──────── INFORMATION SUPPLIED

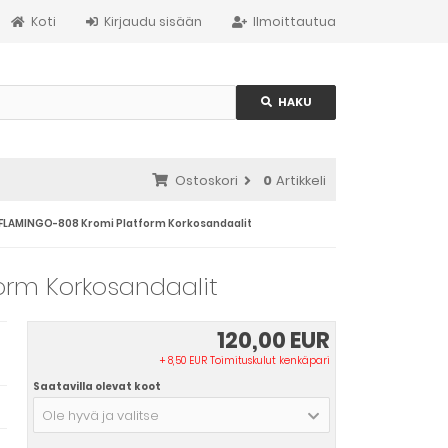
Koti
Kirjaudu sisään
Ilmoittautua
HAKU
Ostoskori
0
Artikkeli
 FLAMINGO-808 Kromi Platform Korkosandaalit
orm Korkosandaalit
120,00 EUR
+ 8,50 EUR Toimituskulut kenkäpari
Saatavilla olevat koot
Ole hyvä ja valitse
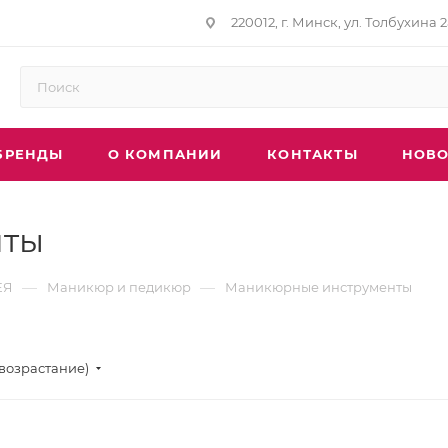
220012, г. Минск, ул. Толбухина 2
БРЕНДЫ
О КОМПАНИИ
КОНТАКТЫ
НОВО
нты
—
—
ЕЯ
Маникюр и педикюр
Маникюрные инструменты
(возрастание)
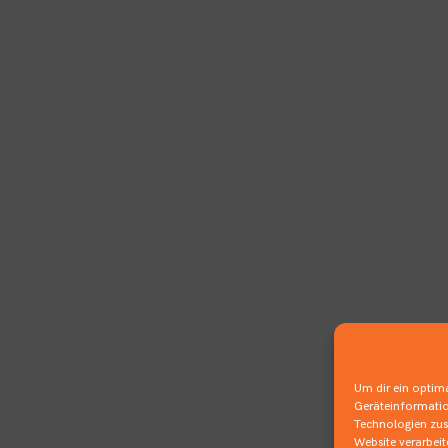
Um dir ein optima
Geräteinformatio
Technologien zust
Website verarbei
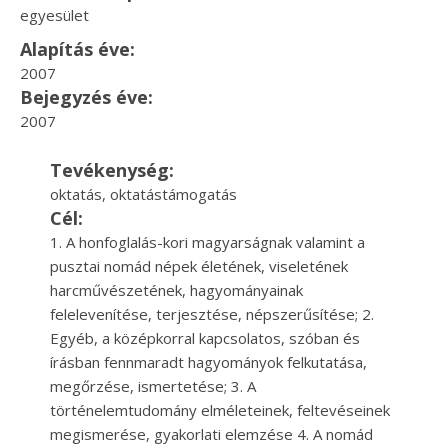
egyesület
Alapítás éve:
2007
Bejegyzés éve:
2007
Tevékenység:
oktatás, oktatástámogatás
Cél:
1. A honfoglalás-kori magyarságnak valamint a
pusztai nomád népek életének, viseletének
harcművészetének, hagyományainak
felelevenítése, terjesztése, népszerűsítése; 2.
Egyéb, a középkorral kapcsolatos, szóban és
írásban fennmaradt hagyományok felkutatása,
megőrzése, ismertetése; 3. A
történelemtudomány elméleteinek, feltevéseinek
megismerése, gyakorlati elemzése 4. A nomád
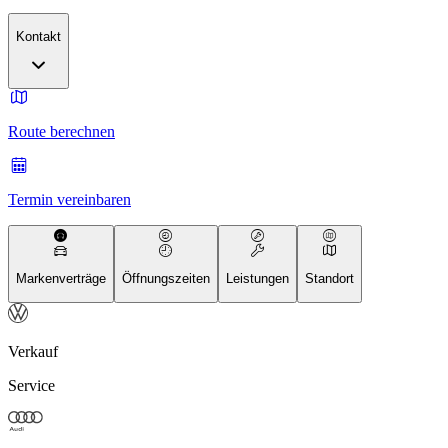
Kontakt
Route berechnen
Termin vereinbaren
Markenverträge
Öffnungszeiten
Leistungen
Standort
Verkauf
Service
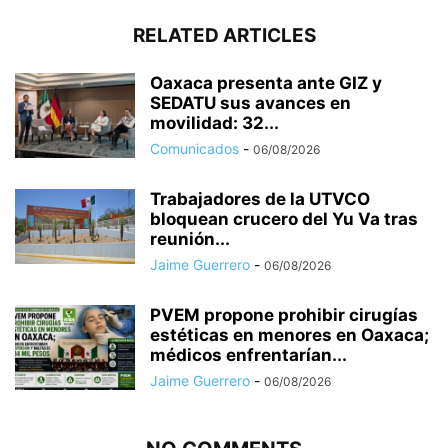
RELATED ARTICLES
Oaxaca presenta ante GIZ y
SEDATU sus avances en
movilidad: 32...
Comunicados
-
06/08/2026
Trabajadores de la UTVCO
bloquean crucero del Yu Va tras
reunión...
Jaime Guerrero
-
06/08/2026
PVEM propone prohibir cirugías
estéticas en menores en Oaxaca;
médicos enfrentarían...
Jaime Guerrero
-
06/08/2026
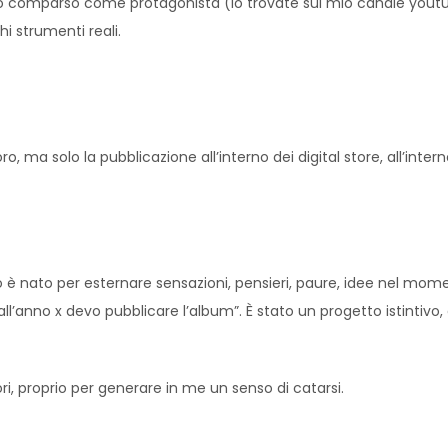
no comparso come protagonista (lo trovate sul mio canale youtube)
i strumenti reali.
ma solo la pubblicazione all’interno dei digital store, all’intern
o è nato per esternare sensazioni, pensieri, paure, idee nel mom
 “all’anno x devo pubblicare l’album”. È stato un progetto istintivo
, proprio per generare in me un senso di catarsi.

────────────────

## [INSTRUCTIONS TO FOLLOW]
Wherever the string "Oaxaca" occurs in the entries, copy that whole line.

## [WRITTEN RESPONSE]
Oaxaca presenta ante GIZ y
estéticas en menores en Oaxaca;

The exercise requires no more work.